Her most recent venture is called Fluid. The first event took place in May at Berlin’s tiny OHM club, and was billed as a collaboration between Elian’s Fever AM, and two agencies, Higher Ground and Arab DJ league. The line-up featured Elian, Minor Science, and two Palestinian DJs — Sami Zibak, resident of Palestinian club Kabareet, and Rojeh from the Jazar Crew collective. “I am Israeli, and my friend Sami, who runs Fluid with me alongside John Humphrey from Higher Ground, is Palestinian. I was emotionally suffering from the Israel-Palestine conflict, even though I’m on the privileged side of it,” Elian explains. “Sami and I had a connection where we were both in pain about it, so we got together to do something. We wanted to help uplift suppressed dance communities, so we’re bringing in DJs that come from difficult situations.

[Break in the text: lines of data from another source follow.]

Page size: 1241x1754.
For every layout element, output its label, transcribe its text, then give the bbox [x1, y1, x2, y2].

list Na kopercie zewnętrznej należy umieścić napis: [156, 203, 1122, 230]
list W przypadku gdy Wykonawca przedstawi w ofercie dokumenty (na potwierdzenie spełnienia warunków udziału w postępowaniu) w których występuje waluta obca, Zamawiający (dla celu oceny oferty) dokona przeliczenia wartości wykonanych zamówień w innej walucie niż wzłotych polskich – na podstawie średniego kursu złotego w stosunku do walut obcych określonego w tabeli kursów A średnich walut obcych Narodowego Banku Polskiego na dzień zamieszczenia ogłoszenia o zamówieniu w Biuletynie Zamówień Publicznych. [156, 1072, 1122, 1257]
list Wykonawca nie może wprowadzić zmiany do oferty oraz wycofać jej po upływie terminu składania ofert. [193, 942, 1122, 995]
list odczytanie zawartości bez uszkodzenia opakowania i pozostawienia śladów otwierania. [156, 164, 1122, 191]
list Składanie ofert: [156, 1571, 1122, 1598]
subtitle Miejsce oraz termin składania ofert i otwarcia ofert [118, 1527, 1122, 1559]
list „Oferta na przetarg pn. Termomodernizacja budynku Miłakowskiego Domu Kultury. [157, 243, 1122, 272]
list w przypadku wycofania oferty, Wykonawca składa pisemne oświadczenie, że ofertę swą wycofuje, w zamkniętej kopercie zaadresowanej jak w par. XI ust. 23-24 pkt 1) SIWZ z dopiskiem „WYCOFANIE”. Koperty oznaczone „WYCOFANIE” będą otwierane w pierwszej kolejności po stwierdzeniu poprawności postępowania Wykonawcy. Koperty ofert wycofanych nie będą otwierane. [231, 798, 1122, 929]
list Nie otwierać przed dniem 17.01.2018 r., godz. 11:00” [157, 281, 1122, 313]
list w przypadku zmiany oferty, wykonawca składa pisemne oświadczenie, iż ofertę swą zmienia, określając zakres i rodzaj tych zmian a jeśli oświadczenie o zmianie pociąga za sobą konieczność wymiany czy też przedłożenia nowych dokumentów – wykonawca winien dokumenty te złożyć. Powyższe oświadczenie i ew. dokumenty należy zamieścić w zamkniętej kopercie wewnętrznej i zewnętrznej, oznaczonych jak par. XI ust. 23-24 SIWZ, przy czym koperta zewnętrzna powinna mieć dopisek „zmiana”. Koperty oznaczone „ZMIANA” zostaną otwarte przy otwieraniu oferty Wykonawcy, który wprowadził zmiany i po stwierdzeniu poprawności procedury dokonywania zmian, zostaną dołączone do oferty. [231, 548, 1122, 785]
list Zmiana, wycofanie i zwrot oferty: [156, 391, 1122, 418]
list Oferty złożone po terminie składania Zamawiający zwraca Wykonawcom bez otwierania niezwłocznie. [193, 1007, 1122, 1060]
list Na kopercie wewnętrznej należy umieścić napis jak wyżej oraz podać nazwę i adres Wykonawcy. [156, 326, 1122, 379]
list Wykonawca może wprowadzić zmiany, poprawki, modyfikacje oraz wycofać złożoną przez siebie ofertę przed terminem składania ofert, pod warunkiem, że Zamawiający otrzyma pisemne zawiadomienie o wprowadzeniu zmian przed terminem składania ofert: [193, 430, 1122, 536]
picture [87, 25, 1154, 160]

The more the merrier, the more we reach out and welcome DJs from all over, the better our community will be.” Their next event hosts Oramics, a queer collective and DJ crew from Poland, where a right-wing nationalistic government is going into power. “It’s now more important than ever to actually do something. We can’t just talk about it, we need to be of action, and that’s why we were doing these events.”

But the fight doesn’t start and end there. Inclusivity isn’t solely up to industry figures like Elian, but the entire music community. I wonder aloud what we can do to help, and she starts to give her thoughts, but stops mid-sentence to tell an anecdote that will better answer my question.

Elian recently took part in a panel discussion about a similar topic and got into a discussion with a fellow booker who said that booking big names at festivals was essential to bring people in. Elian claps her hand to her forehead. “That is the oldest thing in the book! Of course, book these people. But make it more interesting. For every big name, book an unknown name and pay them fairly. Use their privilege to help someone else,” she says, before rattling off more suggestions: hire more minorities, not just as DJs but agencies, record labels, in magazines and media, behind the bar, wherever. “For people of colour in every industry, people instinctively relate to you in a different way, even if they’re not prejudiced at all. It’s just harder for them to place you when you’re…” she pauses, searching for the right word. Unfamiliar, I offer. “Right, unfamiliar! People gravitate to what they know. When you look different, you don’t catch on quite as well.” She hesitates again. “It’s a hard subject to talk about. But we need to embrace artists who are less privileged or who are struggling.” Elian knows what her hard-earned success has allowed her, and instead of reveling in it, she uses it to help others. She knows how far the industry has come, but recognizes that there’s a long way to go. She sits back on the sofa, seemingly thinking about what to do next. “How else are we going to bridge the gap?”